At January 26, 2010 11:15 AM, Blogger Klatuu o embuçado said...

«La France n’est ni un peuple, ni une langue, ni un territoire, ni une religion, c’est un conglomérat de peuples qui veulent vivre ensemble.

- donc: There was no Charlemagne, no Azincourt, no French Revolution, neither Descartes, Racine, Baudelaire, etc, etc!

Il n’y a pas de Français de souche, il n’y a qu’une France de métissage»

- donc: All ancient Franks were mulatos...

Why we keep electing in Europe this kind of idiot??

 
At January 26, 2010 11:22 PM, Anonymous Anonymous said...

The only thing that really matters to Masons is their anti-christian project.

why?

They wish nothing more than that the French identify with their project, and with their project only.

what's their project?


thanks.



eric besson should go back where he came from!

 
At January 27, 2010 11:42 PM, Anonymous Anonymous #2 said...

Anonymous #1: " what's their project? "

They say they have a project, but they don't have one. They just want to destroy white nations. They have no idea what their grand-children will do next. They have a theory that white nations are not based on blood, but on an idea or a set of values that have been willingly adopted. The project would consist in organizing national life along those lines. But there is no real project to build a new society, only a lot of posturing by frauds who say it can be done.

In the traditional view, our identity is real, predefined, based on blood and tradition, and people just live their lives in an natural society, without any particular project.

By contrast, our evil masters have a theory that we can choose who we want to be.

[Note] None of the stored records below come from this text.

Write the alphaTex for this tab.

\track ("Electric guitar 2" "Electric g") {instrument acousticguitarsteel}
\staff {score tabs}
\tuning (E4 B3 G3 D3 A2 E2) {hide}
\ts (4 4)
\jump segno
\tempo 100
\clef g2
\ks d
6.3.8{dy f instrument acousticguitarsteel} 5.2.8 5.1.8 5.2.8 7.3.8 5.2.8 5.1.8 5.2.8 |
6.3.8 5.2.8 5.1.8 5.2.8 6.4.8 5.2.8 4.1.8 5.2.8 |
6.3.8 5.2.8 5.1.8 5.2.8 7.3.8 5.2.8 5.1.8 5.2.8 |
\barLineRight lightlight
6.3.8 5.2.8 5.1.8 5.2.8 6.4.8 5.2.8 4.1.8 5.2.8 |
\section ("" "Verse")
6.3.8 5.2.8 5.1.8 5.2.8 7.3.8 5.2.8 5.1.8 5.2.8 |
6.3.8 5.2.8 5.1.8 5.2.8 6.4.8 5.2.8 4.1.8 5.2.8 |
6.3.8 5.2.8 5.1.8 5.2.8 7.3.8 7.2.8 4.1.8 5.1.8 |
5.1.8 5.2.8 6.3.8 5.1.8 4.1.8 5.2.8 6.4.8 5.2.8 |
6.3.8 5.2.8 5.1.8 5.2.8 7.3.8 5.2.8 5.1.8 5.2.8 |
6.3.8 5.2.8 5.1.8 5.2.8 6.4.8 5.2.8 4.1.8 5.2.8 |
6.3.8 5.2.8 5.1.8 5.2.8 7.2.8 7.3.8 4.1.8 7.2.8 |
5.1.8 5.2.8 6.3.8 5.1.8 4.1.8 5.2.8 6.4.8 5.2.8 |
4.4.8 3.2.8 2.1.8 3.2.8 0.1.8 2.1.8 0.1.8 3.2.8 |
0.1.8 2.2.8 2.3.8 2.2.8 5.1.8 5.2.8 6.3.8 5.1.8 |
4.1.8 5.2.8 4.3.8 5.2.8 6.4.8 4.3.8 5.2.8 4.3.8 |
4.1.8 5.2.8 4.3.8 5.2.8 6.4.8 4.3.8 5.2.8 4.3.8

They tell us we want to live together not because we share ancestry, but because we choose to do so: we just love third-world immigrants.

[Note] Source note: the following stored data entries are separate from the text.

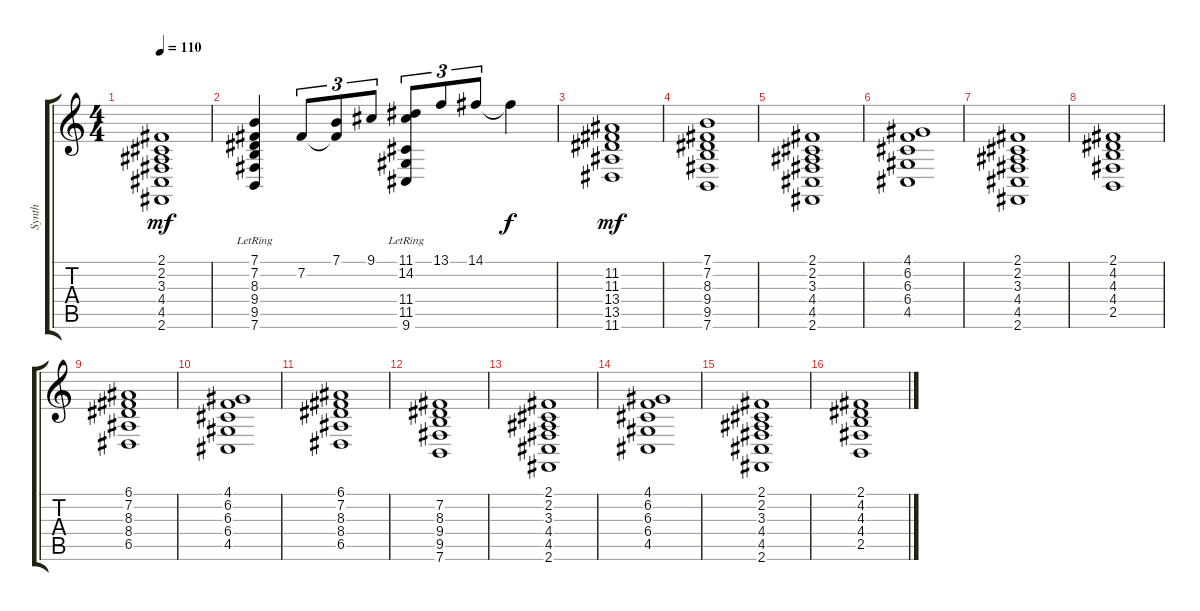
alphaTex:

\track ("Synth" "Synth") {instrument pad8sweep}
\staff {score tabs}
\tuning (E4 B3 G3 D3 A2 E2) {hide}
\ts (4 4)
\tempo 110
\clef g2
\ks c
(2.1 2.2 3.3 4.4 4.5 2.6).1{dy mf} |
(7.1{lr} 7.2 8.3{lr} 9.4{lr} 9.5{lr} 7.6{lr}).4 7.2.8{tu (3 2)} (7.1 7.2{t}).8{tu (3 2)} 9.1.8{tu (3 2)} (11.1 14.2{lr} 11.4{lr} 11.5{lr} 9.6{lr}).8{tu (3 2)} 13.1.8{tu (3 2)} 14.1.8{tu (3 2)} 14.1{t}.4{dy f} |
(11.2 11.3 13.4 13.5 11.6).1{dy mf} |
(7.1 7.2 8.3 9.4 9.5 7.6).1 |
(2.1 2.2 3.3 4.4 4.5 2.6).1 |
(4.1 6.2 6.3 6.4 4.5).1 |
(2.1 2.2 3.3 4.4 4.5 2.6).1 |
(2.1 4.2 4.3 4.4 2.5).1 |
(6.1 7.2 8.3 8.4 6.5).1 |
(4.1 6.2 6.3 6.4 4.5).1 |
(6.1 7.2 8.3 8.4 6.5).1 |
(7.2 8.3 9.4 9.5 7.6).1 |
(2.1 2.2 3.3 4.4 4.5 2.6).1 |
(4.1 6.2 6.3 6.4 4.5).1 |
(2.1 2.2 3.3 4.4 4.5 2.6).1 |
(2.1 4.2 4.3 4.4 2.5).1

Of course, in the real-world, we want immigrants to go away. People of French blood who do not subscribe to Sarko's list of French values do not get kicked out of the country. In fact, Sarko has been unable to put forward a set of "republican" values or a magical idea that makes people French.

However, the idea that our identity is based on an idea is an idea in itself. So, here's what they have so far: anyone can be French if they agree with the idea that anyone can be French if they agree with the idea that [loop back to beginning of sentence].

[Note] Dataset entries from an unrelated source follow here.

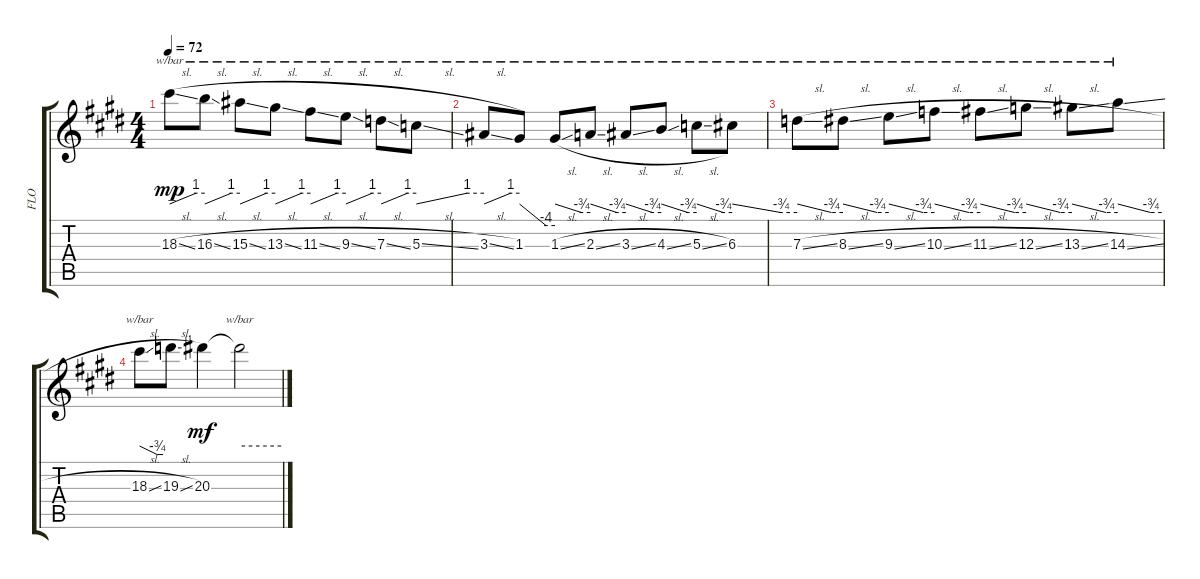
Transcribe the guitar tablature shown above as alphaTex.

\track ("FLO" "FLO") {instrument electricguitarjazz}
\staff {score tabs}
\tuning (E4 B3 G3 D3 A2 E2) {hide}
\ts (4 4)
\tempo 72
\clef g2
\ks c#minor
18.3{sl}.8{tbe (custom default 0 0 45 4 60 4) dy mp} 16.3{sl}.8{tbe (custom default 0 0 45 4 60 4)} 15.3{sl}.8{tbe (custom default 0 0 45 4 60 4)} 13.3{sl}.8{tbe (custom default 0 0 45 4 60 4)} 11.3{sl}.8{tbe (custom default 0 0 45 4 60 4)} 9.3{sl}.8{tbe (custom default 0 0 45 4 60 4)} 7.3{sl}.8{tbe (custom default 0 0 45 4 60 4)} 5.3{sl}.8{tbe (custom default 0 0 45 4 60 4)} |
3.3{sl}.8{tbe (custom default 0 0 45 4 60 4)} 1.3.8{tbe (custom default 0 0 45 -16 60 -16)} 1.3{sl}.8{tbe (custom default 0 0 45 -3 60 -3)} 2.3{sl}.8{tbe (custom default 0 0 45 -3 60 -3)} 3.3{sl}.8{tbe (custom default 0 0 45 -3 60 -3)} 4.3{sl}.8{tbe (custom default 0 0 45 -3 60 -3)} 5.3{sl}.8{tbe (custom default 0 0 45 -3 60 -3)} 6.3.8{tbe (custom default 0 0 45 -3 60 -3)} |
\ks e
7.3{sl}.8{tbe (custom default 0 0 45 -3 60 -3)} 8.3{sl}.8{tbe (custom default 0 0 45 -3 60 -3)} 9.3{sl}.8{tbe (custom default 0 0 45 -3 60 -3)} 10.3{sl}.8{tbe (custom default 0 0 45 -3 60 -3)} 11.3{sl}.8{tbe (custom default 0 0 45 -3 60 -3)} 12.3{sl}.8{tbe (custom default 0 0 45 -3 60 -3)} 13.3{sl}.8{tbe (custom default 0 0 45 -3 60 -3)} 14.3{sl}.8{tbe (custom default 0 0 45 -3 60 -3)} |
\ks c#minor
18.3{sl}.8{tbe (custom default 0 0 45 -3 60 -3)} 19.3{sl}.8 20.3.4{dy mf} 20.3{t}.2{tbe (hold default 0 0 60 0)}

If I was born 300 years earlier, my ideal would have been to protect my nation and repel invasions. It would have been a conservative ideal, not a project. Today, my nation is partly gone, and my ideal is a counter project: Stop immigration. Eject the invaders. Hang the traitors. —It's a real project, unlike Sarkozy's.

 
At January 28, 2010 12:13 AM, Anonymous Anonymous said...

a picture of lefebvre lol

http://dutron.files.wordpress.com/2009/03/frederic-lefebvre-pitbull2.jpg

 
At January 28, 2010 10:39 PM, Anonymous Anonymous said...

Anonymous #2, thanks.


there are already muslims in the mansonry and they are behind of some of the called conspiracy theories.

 
At January 28, 2010 10:41 PM, Anonymous Anonymous said...

p.s.

anonymous #2, i agree with you:

If I was born 300 years earlier, my ideal would have been to protect my nation and repel invasions. It would have been a conservative ideal, not a project. Today, my nation is partly gone, and my ideal is a counter project: Stop immigration. Eject the invaders. Hang the traitors. —It's a real project, unlike Sarkozy's.